From the listing below, extract each entry exactly as written, minus the images.

*** Exercise inputs

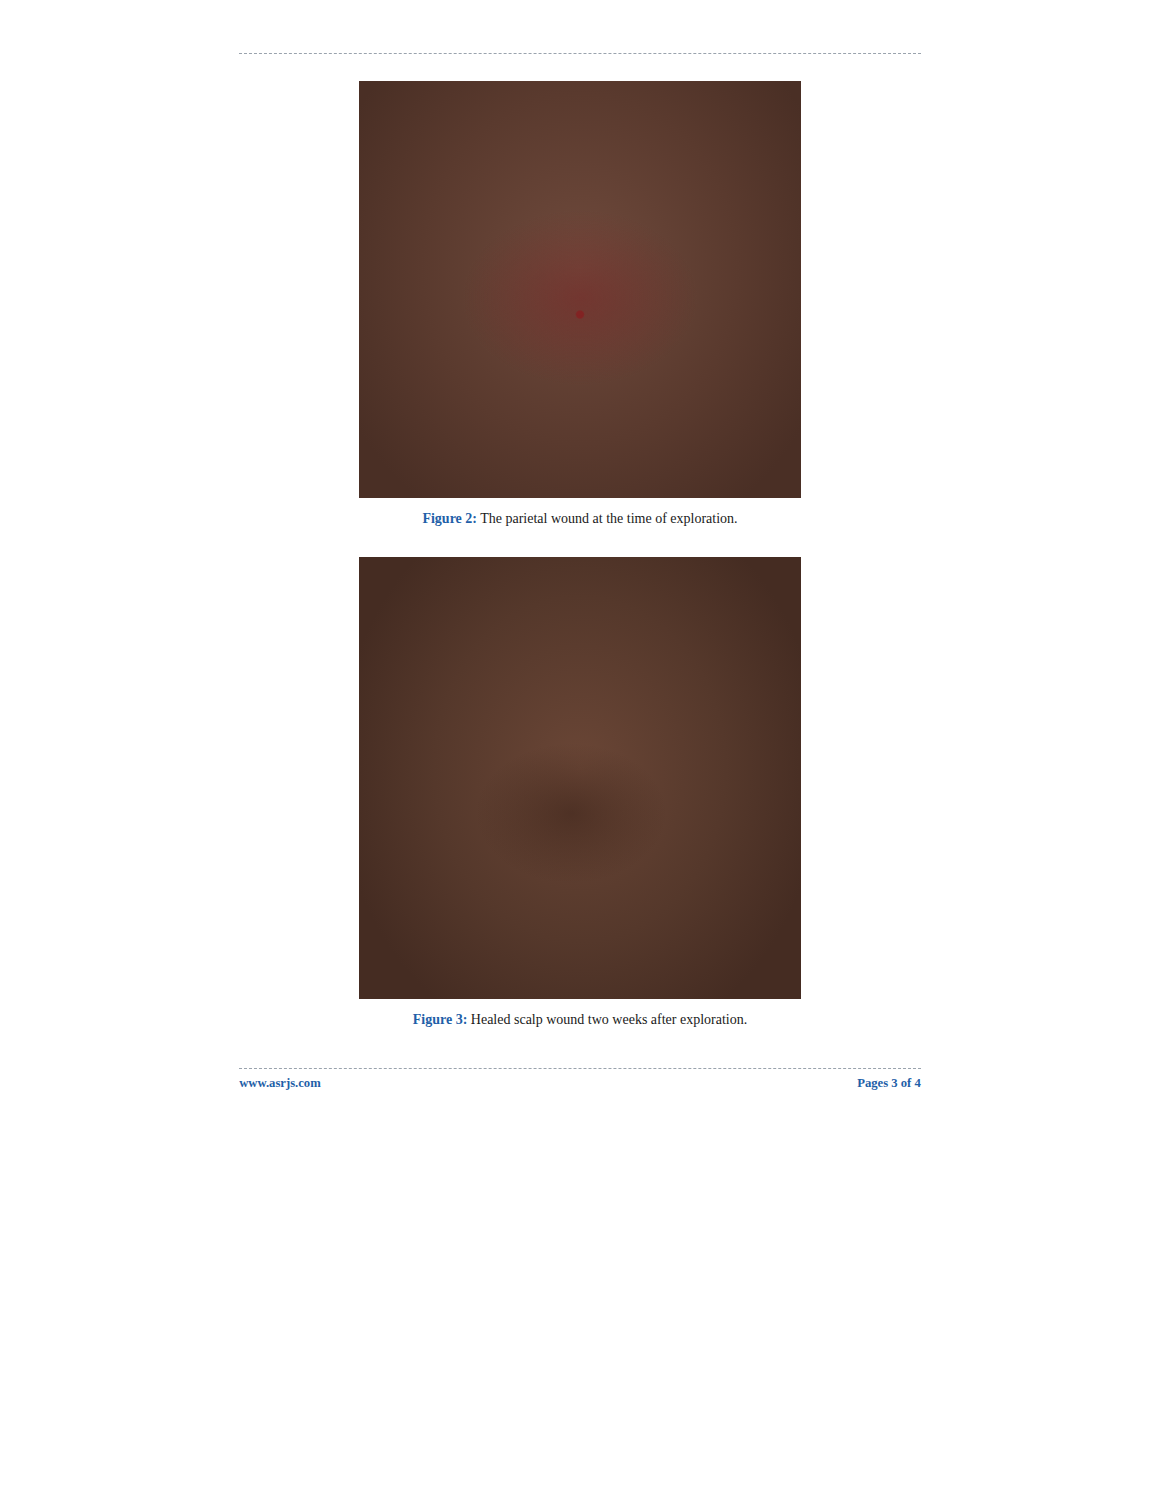Figure 2: The parietal wound at the time of exploration.
Figure 3: Healed scalp wound two weeks after exploration.
www.asrjs.com Pages 3 of 4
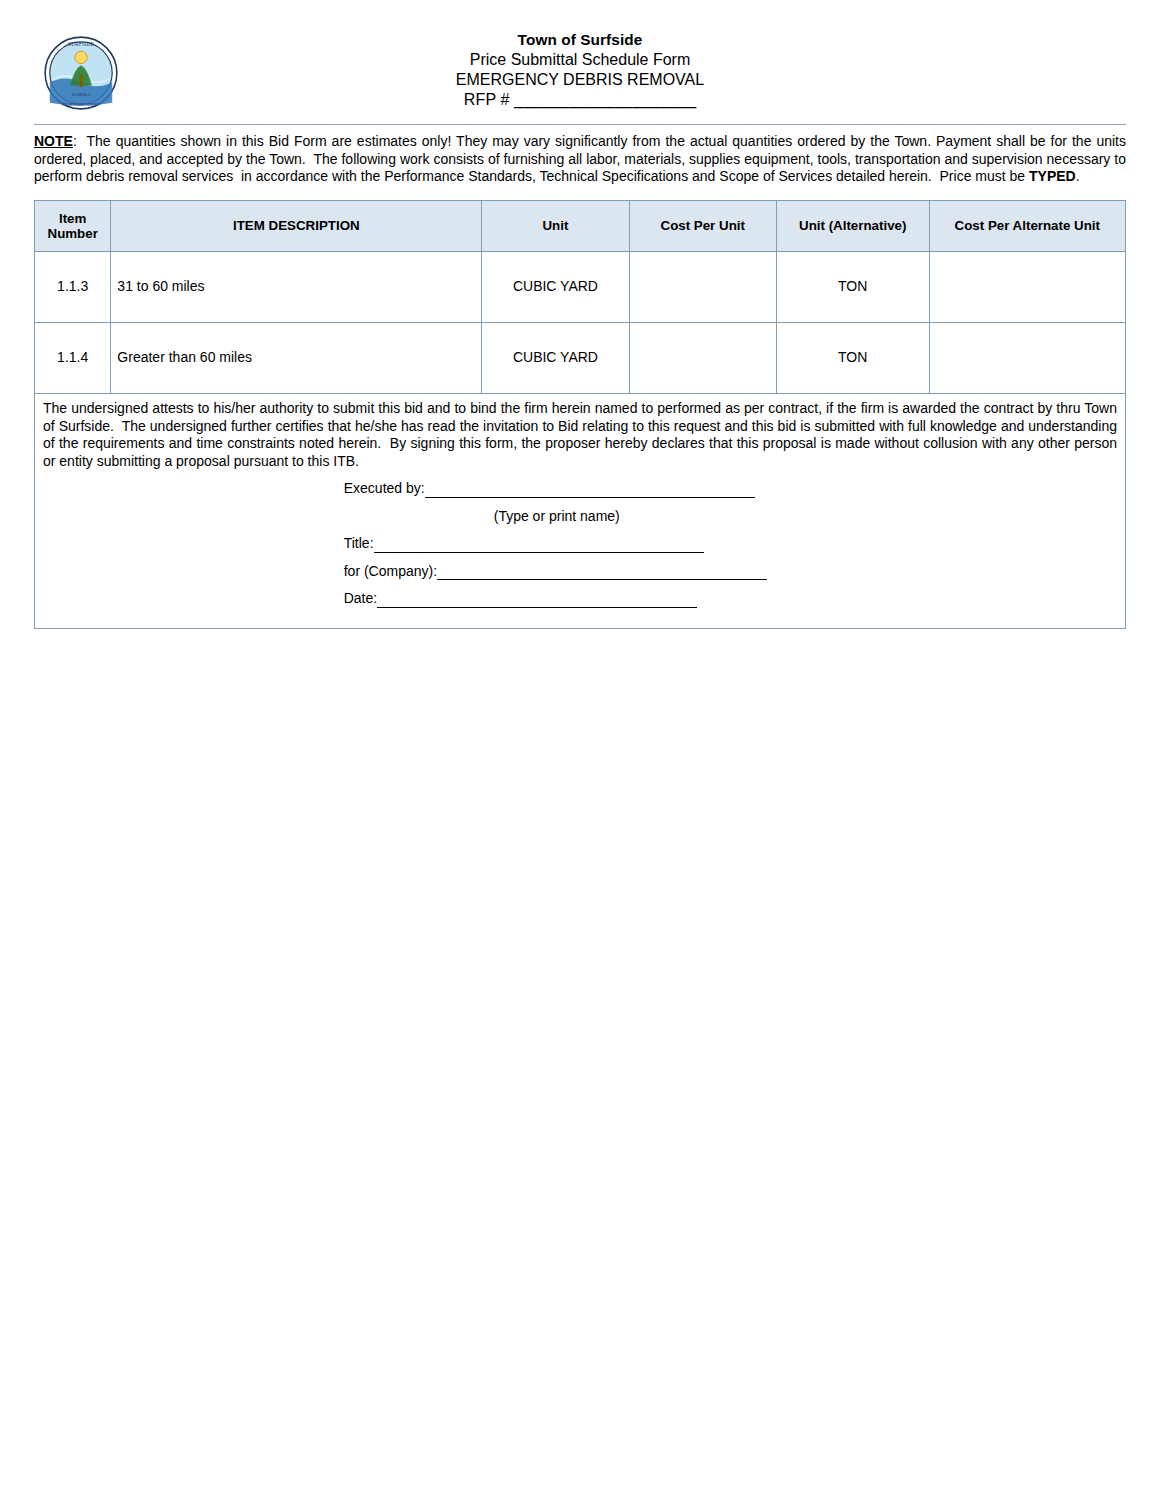SURFSIDE FLORIDA MIAMI-DADE COUNTY
Town of Surfside
Price Submittal Schedule Form
EMERGENCY DEBRIS REMOVAL
RFP # ____________________
NOTE: The quantities shown in this Bid Form are estimates only! They may vary significantly from the actual quantities ordered by the Town. Payment shall be for the units ordered, placed, and accepted by the Town. The following work consists of furnishing all labor, materials, supplies equipment, tools, transportation and supervision necessary to perform debris removal services in accordance with the Performance Standards, Technical Specifications and Scope of Services detailed herein. Price must be TYPED.
| Item Number | ITEM DESCRIPTION | Unit | Cost Per Unit | Unit (Alternative) | Cost Per Alternate Unit |
| --- | --- | --- | --- | --- | --- |
| 1.1.3 | 31 to 60 miles | CUBIC YARD | | TON | |
| 1.1.4 | Greater than 60 miles | CUBIC YARD | | TON | |
The undersigned attests to his/her authority to submit this bid and to bind the firm herein named to performed as per contract, if the firm is awarded the contract by thru Town of Surfside. The undersigned further certifies that he/she has read the invitation to Bid relating to this request and this bid is submitted with full knowledge and understanding of the requirements and time constraints noted herein. By signing this form, the proposer hereby declares that this proposal is made without collusion with any other person or entity submitting a proposal pursuant to this ITB.
Executed by:
(Type or print name)
Title:
for (Company):
Date:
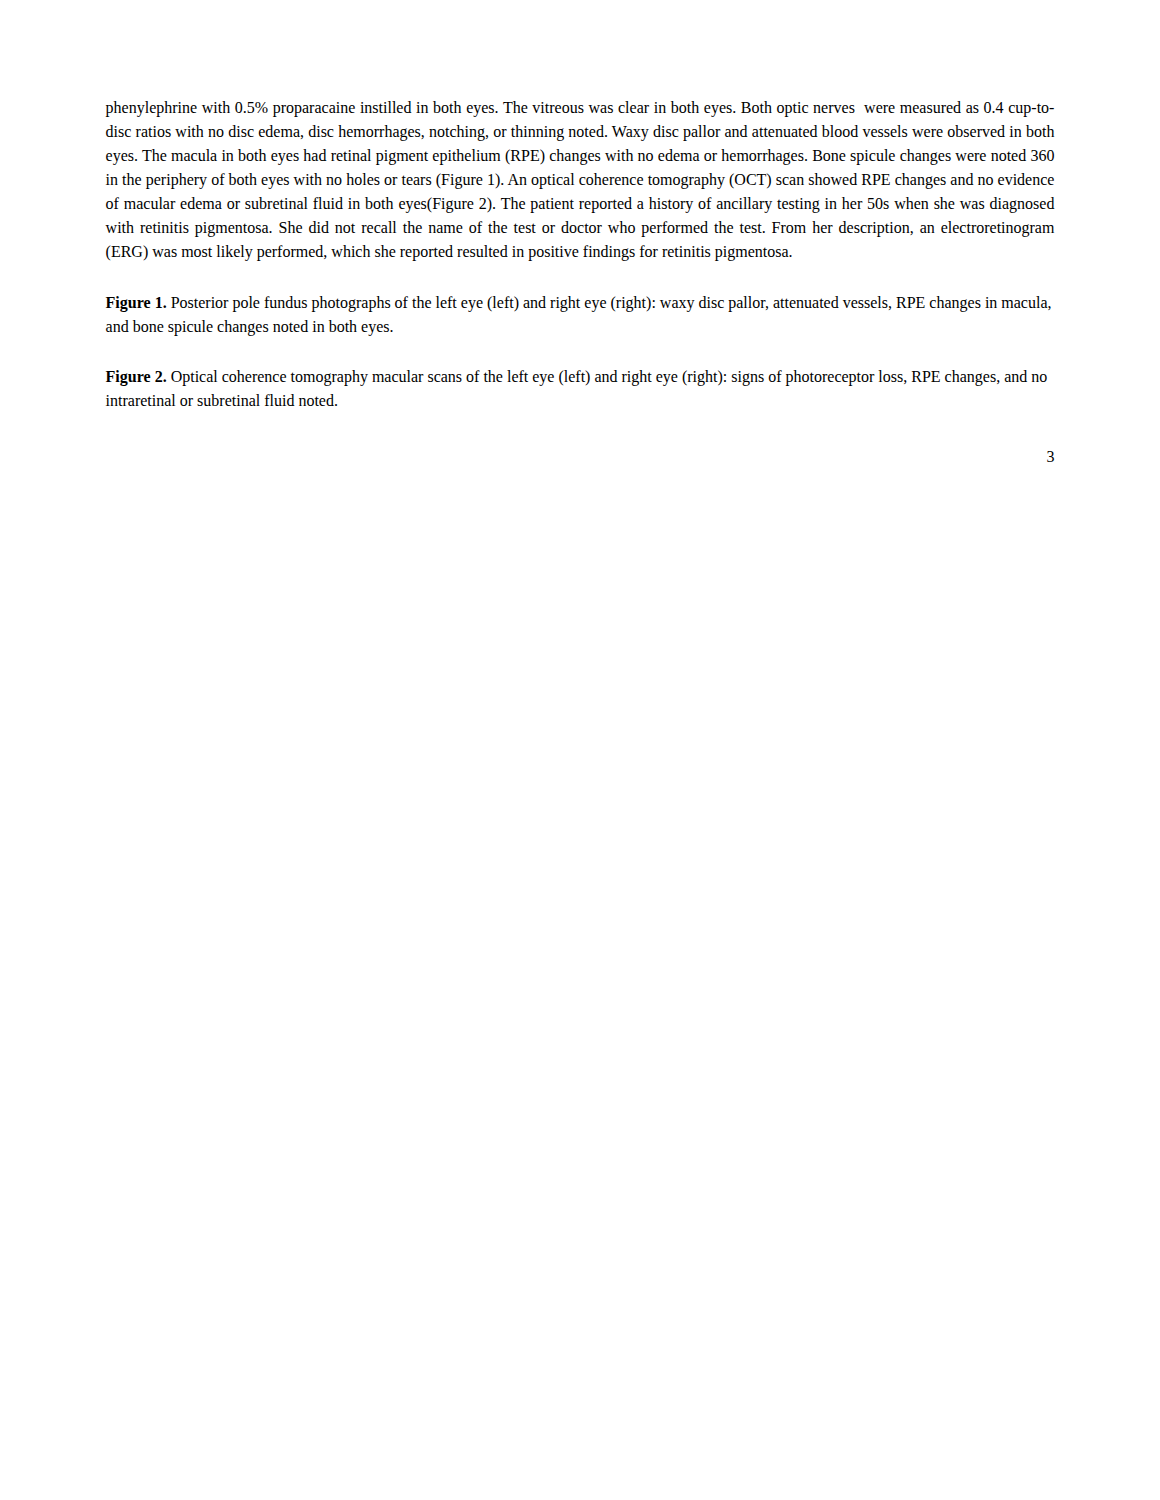phenylephrine with 0.5% proparacaine instilled in both eyes. The vitreous was clear in both eyes. Both optic nerves were measured as 0.4 cup-to-disc ratios with no disc edema, disc hemorrhages, notching, or thinning noted. Waxy disc pallor and attenuated blood vessels were observed in both eyes. The macula in both eyes had retinal pigment epithelium (RPE) changes with no edema or hemorrhages. Bone spicule changes were noted 360 in the periphery of both eyes with no holes or tears (Figure 1). An optical coherence tomography (OCT) scan showed RPE changes and no evidence of macular edema or subretinal fluid in both eyes(Figure 2). The patient reported a history of ancillary testing in her 50s when she was diagnosed with retinitis pigmentosa. She did not recall the name of the test or doctor who performed the test. From her description, an electroretinogram (ERG) was most likely performed, which she reported resulted in positive findings for retinitis pigmentosa.
Figure 1. Posterior pole fundus photographs of the left eye (left) and right eye (right): waxy disc pallor, attenuated vessels, RPE changes in macula, and bone spicule changes noted in both eyes.
Figure 2. Optical coherence tomography macular scans of the left eye (left) and right eye (right): signs of photoreceptor loss, RPE changes, and no intraretinal or subretinal fluid noted.
3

******

# [Response to the exercise]
Figure 2: The parietal wound at the time of exploration.
Figure 3: Healed scalp wound two weeks after exploration.
www.asrjs.com Pages 3 of 4
SURFSIDE FLORIDA MIAMI-DADE COUNTY
Town of Surfside
Price Submittal Schedule Form
EMERGENCY DEBRIS REMOVAL
RFP # ____________________
NOTE: The quantities shown in this Bid Form are estimates only! They may vary significantly from the actual quantities ordered by the Town. Payment shall be for the units ordered, placed, and accepted by the Town. The following work consists of furnishing all labor, materials, supplies equipment, tools, transportation and supervision necessary to perform debris removal services in accordance with the Performance Standards, Technical Specifications and Scope of Services detailed herein. Price must be TYPED.
| Item Number | ITEM DESCRIPTION | Unit | Cost Per Unit | Unit (Alternative) | Cost Per Alternate Unit |
| --- | --- | --- | --- | --- | --- |
| 1.1.3 | 31 to 60 miles | CUBIC YARD | | TON | |
| 1.1.4 | Greater than 60 miles | CUBIC YARD | | TON | |
The undersigned attests to his/her authority to submit this bid and to bind the firm herein named to performed as per contract, if the firm is awarded the contract by thru Town of Surfside. The undersigned further certifies that he/she has read the invitation to Bid relating to this request and this bid is submitted with full knowledge and understanding of the requirements and time constraints noted herein. By signing this form, the proposer hereby declares that this proposal is made without collusion with any other person or entity submitting a proposal pursuant to this ITB.
Executed by:
(Type or print name)
Title:
for (Company):
Date:
phenylephrine with 0.5% proparacaine instilled in both eyes. The vitreous was clear in both eyes. Both optic nerves were measured as 0.4 cup-to-disc ratios with no disc edema, disc hemorrhages, notching, or thinning noted. Waxy disc pallor and attenuated blood vessels were observed in both eyes. The macula in both eyes had retinal pigment epithelium (RPE) changes with no edema or hemorrhages. Bone spicule changes were noted 360 in the periphery of both eyes with no holes or tears (Figure 1). An optical coherence tomography (OCT) scan showed RPE changes and no evidence of macular edema or subretinal fluid in both eyes(Figure 2). The patient reported a history of ancillary testing in her 50s when she was diagnosed with retinitis pigmentosa. She did not recall the name of the test or doctor who performed the test. From her description, an electroretinogram (ERG) was most likely performed, which she reported resulted in positive findings for retinitis pigmentosa.
Figure 1. Posterior pole fundus photographs of the left eye (left) and right eye (right): waxy disc pallor, attenuated vessels, RPE changes in macula, and bone spicule changes noted in both eyes.
Figure 2. Optical coherence tomography macular scans of the left eye (left) and right eye (right): signs of photoreceptor loss, RPE changes, and no intraretinal or subretinal fluid noted.
3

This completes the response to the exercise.